Cherish The Life Around You

annas hummingbird

[Image : Adult male Anna’s Hummingbird (Calypte anna) . Source: Cornell Lab of Ornithology. Macaulay Library, 2014.]

 

“Spring has Sprung, the grass has riz, I wonder where the Flowers is? The bird is on the wing, now ain’t that absurd, I thought the wing was on the bird?” This anonymous Ode to Spring, comes to mind from childhood when the winter finally warms. The other conjured automatically in my head, “I hold my heart when the geese are flying, a wavering wedge on the high, bright blue; I tighten my lips to keep from crying, beautiful birds, let me go with you!” There is a yearning brought on by seasonal change in those of us who cherish the outdoors.

The hunker-down weather of winter with its cold, windy, grey dreariness sometimes gives way overnight to spring with an early warm spell and the rejuvenation is palpable. When it comes in decisively, renewed growth and reproductive activities are quite synchronized and even the secretive endangered birds I’ve studied for decades sing their amorous intentions in unison, rendering them much easier to survey than in years when winter yields slowly. The early nesters, the raptors and hummingbirds typically start before winter really gives way. A pair of Red-tailed Hawks diving, cavorting with talons outstretched screaming overhead while a male Anna’s Hummingbird dives through a long arc, audibly popping wind through its tail feathers at the very bottom of the arc, just over the perched female’s head. All of this while the White-crowned Sparrows are still singing in the OC lowlands because the mountains where they will later breed have yet little food to offer. This little nature theater was the scene from my own backyard, yesterday. When’s the last time a wild scene caught your attention?

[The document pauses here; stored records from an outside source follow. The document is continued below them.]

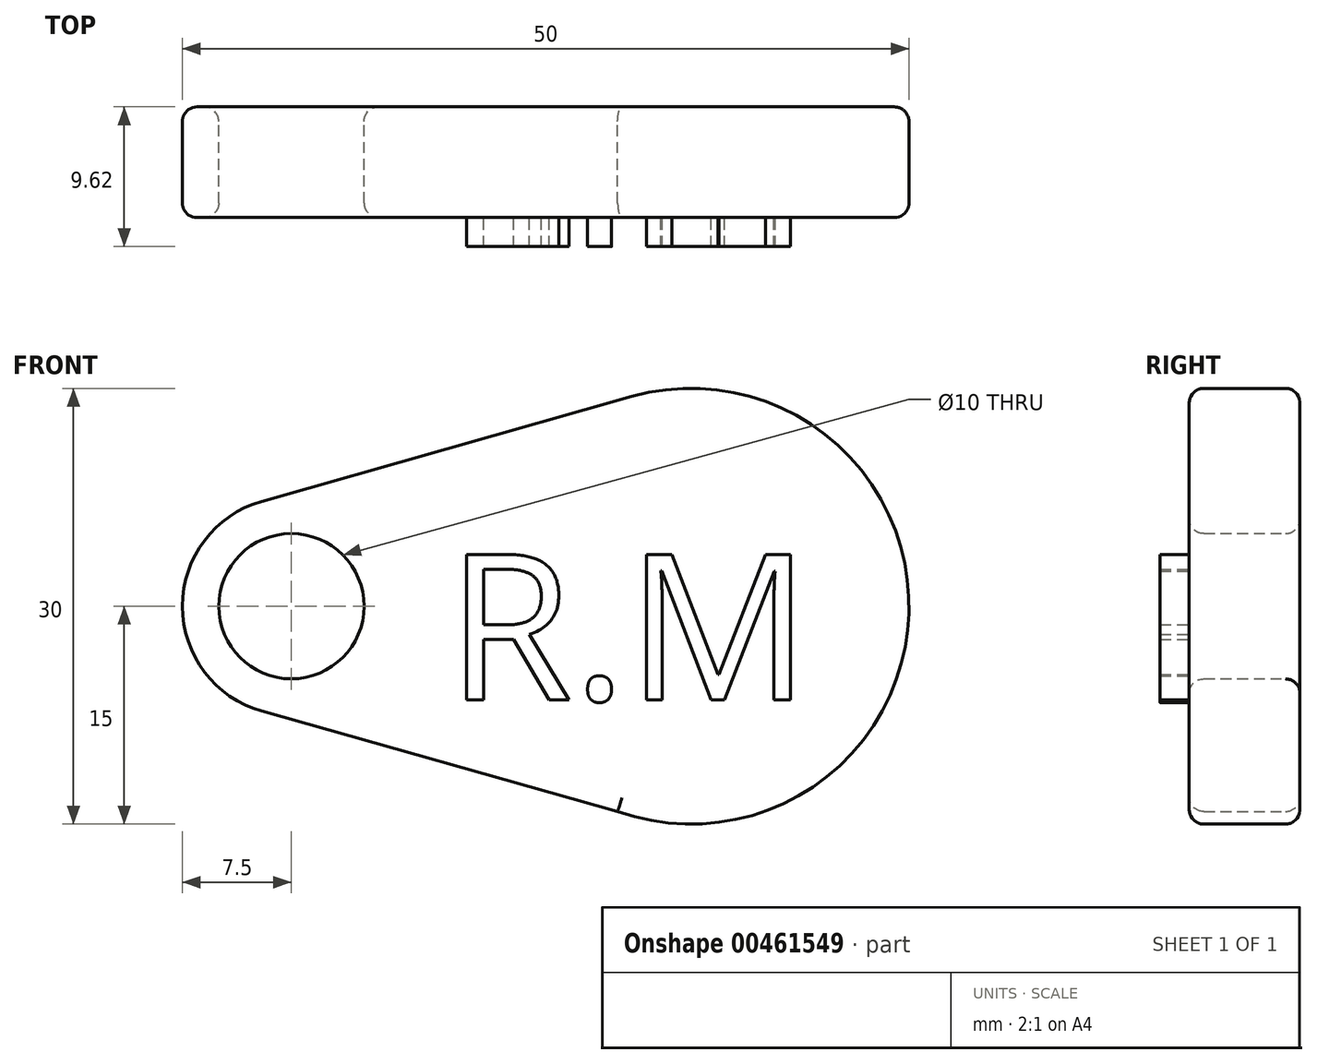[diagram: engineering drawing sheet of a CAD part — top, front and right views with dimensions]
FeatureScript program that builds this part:
annotation { "Feature Type Name" : "Feature", "Feature Type Description" : "" }
export const myFeature = defineFeature(function(context is Context, id is Id, definition is map)
    precondition{}
    {
        {
            var Q0;
            Q0=qCreatedBy(makeId("Front.planeOp"),FACE);
            var sketch = newSketch(context, id + "F0", { "sketchPlane" : qUnion([Q0])});
            skCircle(sketch, "E0", {"center": v(0, 0) * mm, "radius": 15 * mm});
            skCircle(sketch, "E1", {"center": v(-27.5, 0) * mm, "radius": 7.5 * mm});
            skLineSegment(sketch, "E2", {"start": v(-29.55, 7.22) * mm, "end": v(-4.09, 14.43) * mm});
            skLineSegment(sketch, "E3", {"start": v(-29.54, -7.22) * mm, "end": v(-3.08, -14.68) * mm});
            skCircle(sketch, "E4", {"center": v(-27.5, 0) * mm, "radius": 5 * mm});
            skSolve(sketch);
        }
        {
            var Q0;
            {var subQ0=sQuery(id+"F0.wireOp",EDGE,"E3");var subQ1=sQuery(id+"F0.wireOp",EDGE,"E0");var subQ2=makeQuery(id+"F0.imprint","INTERSECT",VERTEX,{"disambiguationData":[OD(0.0)],"derivedFrom":[subQ1,subQ0]});Q0=makeQuery(id+"F0.imprint","IMPRINT",FACE,{"disambiguationData":[TD([[makeQuery(id+"F0.imprint","IMPRINT",EDGE,{"disambiguationData":[TD([[subQ2,1.0]])],"derivedFrom":subQ1}),1.0]])]});}
            var Q1;
            {var subQ0=sQuery(id+"F0.wireOp",EDGE,"E2");Q1=makeQuery(id+"F0.imprint","IMPRINT",FACE,{"disambiguationData":[TD([[makeQuery(id+"F0.imprint","IMPRINT",EDGE,{"derivedFrom":subQ0}),-1.0]])]});}
            var Q2;
            Q2=makeQuery(id+"F0.imprint","IMPRINT",FACE,{"disambiguationData":[TD([[makeQuery(id+"F0.imprint","IMPRINT",EDGE,{"derivedFrom":sQuery(id+"F0.wireOp",EDGE,"E4")}),-1.0]])]});
            var Q3;
            {var subQ0=sQuery(id+"F0.wireOp",EDGE,"E0");var subQ1=makeQuery(id+"F0.imprint","INTERSECT",VERTEX,{"derivedFrom":[subQ0,sQuery(id+"F0.wireOp",EDGE,"E2")]});Q3=makeQuery(id+"F0.imprint","IMPRINT",FACE,{"disambiguationData":[TD([[makeQuery(id+"F0.imprint","IMPRINT",EDGE,{"disambiguationData":[TD([[subQ1,-1.0]])],"derivedFrom":subQ0}),1.0]])]});}
            extrude(context, id + "F1", {"entities" : qUnion([Q0, Q1, Q2, Q3]), "depth" : 7.62 * mm});
        }
        {
            var Q0;
            Q0=makeQuery(id+"F1.opExtrude","CAP_FACE",FACE,{"disambiguationData":[OSD([sQuery(id+"F0.wireOp",EDGE,"E0"),sQuery(id+"F0.wireOp",EDGE,"E1"),sQuery(id+"F0.wireOp",EDGE,"E2"),sQuery(id+"F0.wireOp",EDGE,"E3"),sQuery(id+"F0.wireOp",EDGE,"E4")])],"isStart":false});
            var sketch = newSketch(context, id + "F2", { "sketchPlane" : qUnion([Q0])});
            skText(sketch, "E5", { "text": "R.M", "fontName": "OpenSans-Regular.ttf"});
            skPoint(sketch, "E5.firstSnap0", {"position": v(-16.82, 10.82) * mm});
            const initialGuessF2  = {"E5": [-0.01682, -0.00644, 1, 0, 0.01009]};
            skSetInitialGuess(sketch, initialGuessF2);
            skSolve(sketch);
        }
        {
            var Q0;
            Q0 = qSketchRegion(id + "F2", true);
            var Q1;
            Q1 = qSketchRegion(id + "F0", true);
            extrude(context, id + "F3", {"entities" : qUnion([Q0, Q1]), "operationType" : NewBodyOperationType.ADD, "depth" : 2 * mm});
        }
        {
            var Q0;
            Q0=makeQuery(id+"F0.imprint","IMPRINT",FACE,{"disambiguationData":[TD([[makeQuery(id+"F0.imprint","IMPRINT",EDGE,{"derivedFrom":sQuery(id+"F0.wireOp",EDGE,"E4")}),1.0]])]});
            extrude(context, id + "F4", {"entities" : qUnion([Q0]), "operationType" : NewBodyOperationType.REMOVE, "oppositeDirection" : true, "depth" : 10 * mm});
        }
        {
            var Q0;
            Q0=makeQuery(id+"F1.opExtrude","CAP_EDGE",EDGE,{"disambiguationData":[OSD([sQuery(id+"F0.wireOp",EDGE,"E3")])],"isStart":true});
            var Q1;
            Q1=makeQuery(id+"F1.opExtrude","CAP_EDGE",EDGE,{"disambiguationData":[OSD([sQuery(id+"F0.wireOp",EDGE,"E0")])],"isStart":false});
            var Q2;
            Q2=makeQuery(id+"F1.opExtrude","CAP_EDGE",EDGE,{"disambiguationData":[OSD([sQuery(id+"F0.wireOp",EDGE,"E2")])],"isStart":false});
            var Q3;
            Q3=makeQuery(id+"F1.opExtrude","CAP_EDGE",EDGE,{"disambiguationData":[OSD([sQuery(id+"F0.wireOp",EDGE,"E0")])],"isStart":true});
            var Q4;
            Q4=makeQuery(id+"F1.opExtrude","CAP_EDGE",EDGE,{"disambiguationData":[OSD([sQuery(id+"F0.wireOp",EDGE,"E2")])],"isStart":true});
            var Q5;
            Q5=makeQuery(id+"F1.opExtrude","CAP_EDGE",EDGE,{"disambiguationData":[OSD([sQuery(id+"F0.wireOp",EDGE,"E1")])],"isStart":true});
            var Q6;
            Q6=makeQuery(id+"F1.opExtrude","CAP_EDGE",EDGE,{"disambiguationData":[OSD([sQuery(id+"F0.wireOp",EDGE,"E1")])],"isStart":false});
            var Q7;
            Q7=makeQuery(id+"F1.opExtrude","CAP_EDGE",EDGE,{"disambiguationData":[OSD([sQuery(id+"F0.wireOp",EDGE,"E4")])],"isStart":true});
            var Q8;
            Q8=makeQuery(id+"F1.opExtrude","CAP_EDGE",EDGE,{"disambiguationData":[OSD([sQuery(id+"F0.wireOp",EDGE,"E4")])],"isStart":false});
            var Q9;
            Q9=makeQuery(id+"F1.opExtrude","CAP_EDGE",EDGE,{"disambiguationData":[OSD([sQuery(id+"F0.wireOp",EDGE,"E3")])],"isStart":false});
            fillet(context, id + "F5", {"entities" : qUnion([Q0, Q1, Q2, Q3, Q4, Q5, Q6, Q7, Q8, Q9]), "radius" : 1 * mm, "tangentPropagation" : true, "allowEdgeOverflow" : false});
        }
    });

Most of us living in southern California grew up in neighborhoods peppered with houses, people, cars, and electronic dependencies. The nearest open space is typically an isolated park, green belt along a bike trail, or a diminutive preserve. Not too long ago, most folks were farmers or ranchers living off and near the land with a true connection to the land, the soil and living things dependent on that environment and how it was caretaken. As we get further from the land and its life, we know and care less about it. The lack of familiarity has bred a disconnect for most people with wildlands and wildlife. As smart as we think we are, particularly those with the power to make a real difference, it is sad that we could be botching such an essential trust as the sustainability of this beautiful place.

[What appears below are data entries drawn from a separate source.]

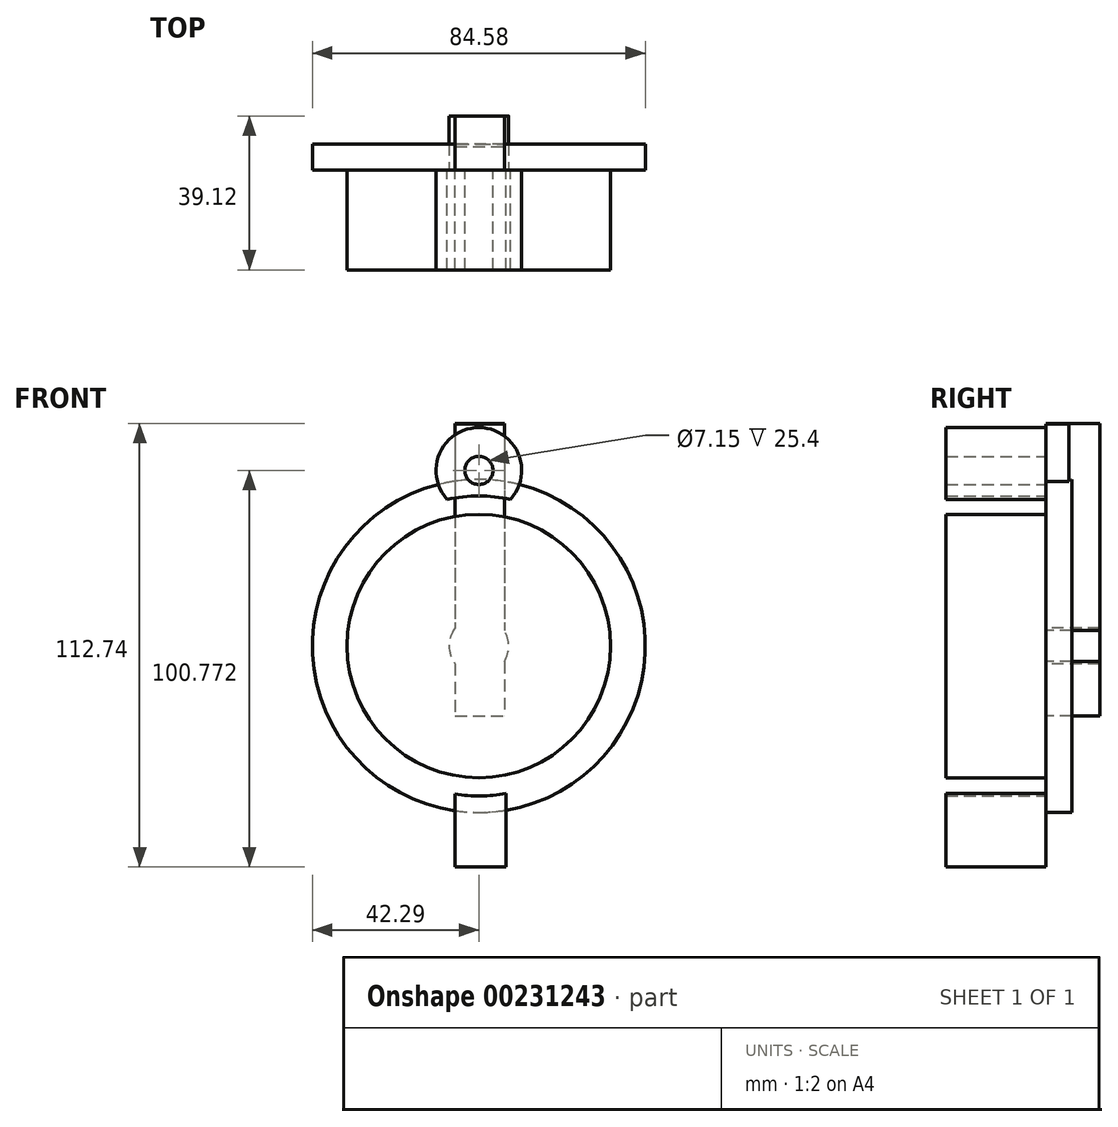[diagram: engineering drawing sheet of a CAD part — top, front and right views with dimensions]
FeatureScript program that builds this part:
annotation { "Feature Type Name" : "Feature", "Feature Type Description" : "" }
export const myFeature = defineFeature(function(context is Context, id is Id, definition is map)
    precondition{}
    {
        {
            var Q0;
            Q0=qCreatedBy(makeId("Front.planeOp"),FACE);
            var sketch = newSketch(context, id + "F0", { "sketchPlane" : qUnion([Q0])});
            skCircle(sketch, "E0", {"center": v(0, 0) * mm, "radius": 38.1 * mm});
            skLineSegment(sketch, "E1.bottom", {"start": v(-6.06, 0) * mm, "end": v(6.87, 0) * mm});
            skLineSegment(sketch, "E1.top", {"start": v(-6.06, -56.17) * mm, "end": v(6.87, -56.17) * mm});
            skLineSegment(sketch, "E1.left", {"start": v(-6.06, 0) * mm, "end": v(-6.06, -56.17) * mm});
            skLineSegment(sketch, "E1.right", {"start": v(6.87, 0) * mm, "end": v(6.87, -56.17) * mm});
            skCircle(sketch, "E2", {"center": v(0, 0) * mm, "radius": 33.47 * mm});
            skLineSegment(sketch, "E3", {"start": v(-8.63, 37.11) * mm, "end": v(-3.4, 33.3) * mm});
            skLineSegment(sketch, "E4", {"start": v(-3.4, 33.3) * mm, "end": v(0, 38.1) * mm});
            skLineSegment(sketch, "E5", {"start": v(0, 38.1) * mm, "end": v(4.36, 33.18) * mm});
            skLineSegment(sketch, "E6", {"start": v(4.36, 33.18) * mm, "end": v(8.75, 37.08) * mm});
            skLineSegment(sketch, "E7", {"start": v(8.75, 37.08) * mm, "end": v(10.73, 31.7) * mm});
            skLineSegment(sketch, "E8", {"start": v(10.73, 31.7) * mm, "end": v(17.4, 33.9) * mm});
            skLineSegment(sketch, "E9", {"start": v(17.4, 33.9) * mm, "end": v(17.4, 28.59) * mm});
            skLineSegment(sketch, "E10", {"start": v(17.4, 28.59) * mm, "end": v(25.19, 28.59) * mm});
            skLineSegment(sketch, "E11", {"start": v(25.19, 28.59) * mm, "end": v(23.61, 23.72) * mm});
            skLineSegment(sketch, "E12", {"start": v(23.61, 23.72) * mm, "end": v(29.81, 23.72) * mm});
            skLineSegment(sketch, "E13", {"start": v(29.81, 23.72) * mm, "end": v(27.87, 18.53) * mm});
            skLineSegment(sketch, "E14", {"start": v(27.87, 18.53) * mm, "end": v(33.29, 18.53) * mm});
            skLineSegment(sketch, "E15", {"start": v(33.29, 18.53) * mm, "end": v(30.33, 14.15) * mm});
            skLineSegment(sketch, "E16", {"start": v(30.33, 14.15) * mm, "end": v(36.34, 11.45) * mm});
            skLineSegment(sketch, "E17", {"start": v(36.34, 11.45) * mm, "end": v(32.68, 7.23) * mm});
            skLineSegment(sketch, "E18", {"start": v(32.68, 7.23) * mm, "end": v(37.97, 3.17) * mm});
            skLineSegment(sketch, "E19", {"start": v(37.97, 3.17) * mm, "end": v(33.47, 0) * mm});
            skLineSegment(sketch, "E20", {"start": v(33.47, 0) * mm, "end": v(37.64, -5.92) * mm});
            skLineSegment(sketch, "E21", {"start": v(37.64, -5.92) * mm, "end": v(32.6, -7.57) * mm});
            skLineSegment(sketch, "E22", {"start": v(32.6, -7.57) * mm, "end": v(36.02, -12.42) * mm});
            skLineSegment(sketch, "E23", {"start": v(36.02, -12.42) * mm, "end": v(30.26, -14.3) * mm});
            skLineSegment(sketch, "E24", {"start": v(30.26, -14.3) * mm, "end": v(32.23, -20.32) * mm});
            skLineSegment(sketch, "E25", {"start": v(32.23, -20.32) * mm, "end": v(26.6, -20.32) * mm});
            skLineSegment(sketch, "E26", {"start": v(26.6, -20.32) * mm, "end": v(26.6, -27.28) * mm});
            skLineSegment(sketch, "E27", {"start": v(26.6, -27.28) * mm, "end": v(21.3, -25.81) * mm});
            skLineSegment(sketch, "E28", {"start": v(21.3, -25.81) * mm, "end": v(21.3, -31.58) * mm});
            skLineSegment(sketch, "E29", {"start": v(21.3, -31.58) * mm, "end": v(17.4, -28.59) * mm});
            skLineSegment(sketch, "E30", {"start": v(17.4, -28.59) * mm, "end": v(14.09, -35.4) * mm});
            skLineSegment(sketch, "E31", {"start": v(14.09, -35.4) * mm, "end": v(11.33, -31.5) * mm});
            skLineSegment(sketch, "E32", {"start": v(11.33, -31.5) * mm, "end": v(8.95, -37.03) * mm});
            skLineSegment(sketch, "E33", {"start": v(8.95, -37.03) * mm, "end": v(4.49, -33.17) * mm});
            skLineSegment(sketch, "E34", {"start": v(4.49, -33.17) * mm, "end": v(0, -38.1) * mm});
            skLineSegment(sketch, "E35", {"start": v(0, -38.1) * mm, "end": v(-2.87, -33.35) * mm});
            skLineSegment(sketch, "E36", {"start": v(-2.87, -33.35) * mm, "end": v(-8.31, -37.18) * mm});
            skLineSegment(sketch, "E37", {"start": v(-8.31, -37.18) * mm, "end": v(-10.03, -31.93) * mm});
            skLineSegment(sketch, "E38", {"start": v(-10.03, -31.93) * mm, "end": v(-14.64, -35.17) * mm});
            skLineSegment(sketch, "E39", {"start": v(-14.64, -35.17) * mm, "end": v(-14.64, -30.1) * mm});
            skLineSegment(sketch, "E40", {"start": v(-14.64, -30.1) * mm, "end": v(-20.6, -32.05) * mm});
            skLineSegment(sketch, "E41", {"start": v(-20.6, -32.05) * mm, "end": v(-20.6, -26.38) * mm});
            skLineSegment(sketch, "E42", {"start": v(-20.6, -26.38) * mm, "end": v(-25.76, -28.07) * mm});
            skLineSegment(sketch, "E43", {"start": v(-25.76, -28.07) * mm, "end": v(-25.76, -21.37) * mm});
            skLineSegment(sketch, "E44", {"start": v(-25.76, -21.37) * mm, "end": v(-31.54, -21.37) * mm});
            skLineSegment(sketch, "E45", {"start": v(-31.54, -21.37) * mm, "end": v(-29.5, -15.83) * mm});
            skLineSegment(sketch, "E46", {"start": v(-29.5, -15.83) * mm, "end": v(-35.31, -14.3) * mm});
            skLineSegment(sketch, "E47", {"start": v(-35.31, -14.3) * mm, "end": v(-32.14, -9.34) * mm});
            skLineSegment(sketch, "E48", {"start": v(-32.14, -9.34) * mm, "end": v(-37.69, -5.6) * mm});
            skLineSegment(sketch, "E49", {"start": v(-37.69, -5.6) * mm, "end": v(-33.37, -2.57) * mm});
            skLineSegment(sketch, "E50", {"start": v(-33.37, -2.57) * mm, "end": v(-38.06, 1.63) * mm});
            skLineSegment(sketch, "E51", {"start": v(-38.06, 1.63) * mm, "end": v(-33.07, 5.15) * mm});
            skLineSegment(sketch, "E52", {"start": v(-33.07, 5.15) * mm, "end": v(-36.69, 10.28) * mm});
            skLineSegment(sketch, "E53", {"start": v(-36.69, 10.28) * mm, "end": v(-31.22, 12.08) * mm});
            skLineSegment(sketch, "E54", {"start": v(-31.22, 12.08) * mm, "end": v(-34.34, 16.5) * mm});
            skLineSegment(sketch, "E55", {"start": v(-34.34, 16.5) * mm, "end": v(-27.8, 18.65) * mm});
            skLineSegment(sketch, "E56", {"start": v(-27.8, 18.65) * mm, "end": v(-30.62, 22.67) * mm});
            skLineSegment(sketch, "E57", {"start": v(-30.62, 22.67) * mm, "end": v(-24.62, 22.67) * mm});
            skLineSegment(sketch, "E58", {"start": v(-24.62, 22.67) * mm, "end": v(-24.62, 29.08) * mm});
            skLineSegment(sketch, "E59", {"start": v(-24.62, 29.08) * mm, "end": v(-16.58, 29.08) * mm});
            skLineSegment(sketch, "E60", {"start": v(-16.58, 29.08) * mm, "end": v(-14.65, 35.17) * mm});
            skLineSegment(sketch, "E61", {"start": v(-14.65, 35.17) * mm, "end": v(-11.9, 31.28) * mm});
            skLineSegment(sketch, "E62", {"start": v(-11.9, 31.28) * mm, "end": v(-8.63, 37.11) * mm});
            skPoint(sketch, "E63.end.orphan", {"position": v(-5.46, 44.25) * mm});
            skPoint(sketch, "E64.end.orphan", {"position": v(6.93, 44.25) * mm});
            skCircle(sketch, "E65", {"center": v(0, 44.6) * mm, "radius": 10.9 * mm});
            skCircle(sketch, "E66", {"center": v(0, 44.6) * mm, "radius": 3.58 * mm});
            skSolve(sketch);
        }
        {
            var Q0;
            {var subQ5=sQuery(id+"F0.wireOp",EDGE,"E1.top");Q0=makeQuery(id+"F0.imprint","IMPRINT",FACE,{"disambiguationData":[TD([[makeQuery(id+"F0.imprint","IMPRINT",EDGE,{"derivedFrom":subQ5}),1.0]])]});}
            var Q1;
            {var subQ5=sQuery(id+"F0.wireOp",EDGE,"E1.bottom");Q1=makeQuery(id+"F0.imprint","IMPRINT",FACE,{"disambiguationData":[TD([[makeQuery(id+"F0.imprint","IMPRINT",EDGE,{"derivedFrom":subQ5}),-1.0]])]});}
            var Q2;
            {var subQ5=sQuery(id+"F0.wireOp",EDGE,"E1.bottom");Q2=makeQuery(id+"F0.imprint","IMPRINT",FACE,{"disambiguationData":[TD([[makeQuery(id+"F0.imprint","IMPRINT",EDGE,{"derivedFrom":subQ5}),1.0]])]});}
            var Q3;
            Q3=makeQuery(id+"F0.imprint","IMPRINT",FACE,{"disambiguationData":[TD([[makeQuery(id+"F0.imprint","IMPRINT",EDGE,{"derivedFrom":sQuery(id+"F0.wireOp",EDGE,"CHmG4rNv-3Th5-Iquq-n78B-wOcN8oiSMWzU")}),1.0]])]});
            var Q4;
            {var subQ0=sQuery(id+"F0.wireOp",EDGE,"E0");var subQ2=sQuery(id+"F0.wireOp",EDGE,"E65");var subQ3=makeQuery(id+"F0.imprint","INTERSECT",VERTEX,{"disambiguationData":[OD(0.0)],"derivedFrom":[subQ0,subQ2]});Q4=makeQuery(id+"F0.imprint","IMPRINT",FACE,{"disambiguationData":[TD([[makeQuery(id+"F0.imprint","IMPRINT",EDGE,{"disambiguationData":[TD([[subQ3,-1.0]])],"derivedFrom":subQ2}),1.0]])]});}
            extrude(context, id + "F1", {"entities" : qUnion([Q0, Q1, Q2, Q3, Q4]), "depth" : 25.4 * mm});
        }
        {
            var Q0;
            Q0=qCreatedBy(makeId("Front.planeOp"),FACE);
            var sketch = newSketch(context, id + "F2", { "sketchPlane" : qUnion([Q0])});
            skCircle(sketch, "E67", {"center": v(0, 0) * mm, "radius": 42.29 * mm});
            skLineSegment(sketch, "E68.bottom", {"start": v(5.44, 41.94) * mm, "end": v(-4.85, 41.94) * mm});
            skLineSegment(sketch, "E68.top", {"start": v(5.44, 15.15) * mm, "end": v(-4.85, 15.15) * mm});
            skLineSegment(sketch, "E68.left", {"start": v(5.44, 41.94) * mm, "end": v(5.44, 15.15) * mm});
            skLineSegment(sketch, "E68.right", {"start": v(-4.85, 41.94) * mm, "end": v(-4.85, 15.15) * mm});
            skSolve(sketch);
        }
        {
            var Q0;
            Q0 = qSketchRegion(id + "F2", true);
            extrude(context, id + "F3", {"entities" : qUnion([Q0]), "operationType" : NewBodyOperationType.ADD, "oppositeDirection" : true, "depth" : 6.6 * mm});
        }
        {
            var Q0;
            Q0=qCreatedBy(makeId("Top.planeOp"),FACE);
            var sketch = newSketch(context, id + "F4", { "sketchPlane" : qUnion([Q0])});
            skLineSegment(sketch, "E69.bottom", {"start": v(-6.06, 5.86) * mm, "end": v(6.47, 5.86) * mm});
            skLineSegment(sketch, "E69.top", {"start": v(-6.06, 0) * mm, "end": v(6.47, 0) * mm});
            skLineSegment(sketch, "E69.left", {"start": v(-6.06, 5.86) * mm, "end": v(-6.06, 0) * mm});
            skLineSegment(sketch, "E69.right", {"start": v(6.47, 5.86) * mm, "end": v(6.47, 0) * mm});
            skSolve(sketch);
        }
        {
            var Q0;
            Q0 = qSketchRegion(id + "F4", true);
            extrude(context, id + "F5", {"entities" : qUnion([Q0]), "operationType" : NewBodyOperationType.ADD, "depth" : 56.4 * mm});
        }
        {
            var Q0;
            Q0=qCreatedBy(makeId("Front.planeOp"),FACE);
            var sketch = newSketch(context, id + "F6", { "sketchPlane" : qUnion([Q0])});
            skCircle(sketch, "E70", {"center": v(0, 0) * mm, "radius": 7.57 * mm});
            skLineSegment(sketch, "E71", {"start": v(6.47, 56.57) * mm, "end": v(6.47, -17.78) * mm});
            skLineSegment(sketch, "E72", {"start": v(6.47, 56.57) * mm, "end": v(-6.06, 56.57) * mm});
            skLineSegment(sketch, "E73", {"start": v(-6.06, 56.57) * mm, "end": v(-6.06, -17.78) * mm});
            skLineSegment(sketch, "E74", {"start": v(-6.06, -17.78) * mm, "end": v(6.47, -17.78) * mm});
            skSolve(sketch);
        }
        {
            var Q0;
            Q0 = qSketchRegion(id + "F6", true);
            extrude(context, id + "F7", {"entities" : qUnion([Q0]), "oppositeDirection" : true, "depth" : 13.72 * mm});
        }
    });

There was a recent study that demonstrated the loss of 29% of the land birds in North America over the past 50 years; 3,000,000,000 birds are gone. Did you ever hear the story of the canary in the coal mine? The canary may not yet be down but it’s got a chronic cough and has lost significant vitality; we’re stuck deep in a very long, interconnected maze with it and 7,800,000,000 fellow humans. Good luck to us all.” – Professor Zembal , 3/2/2020

 

 

 

Thank you to Professor Zembal for his blog post!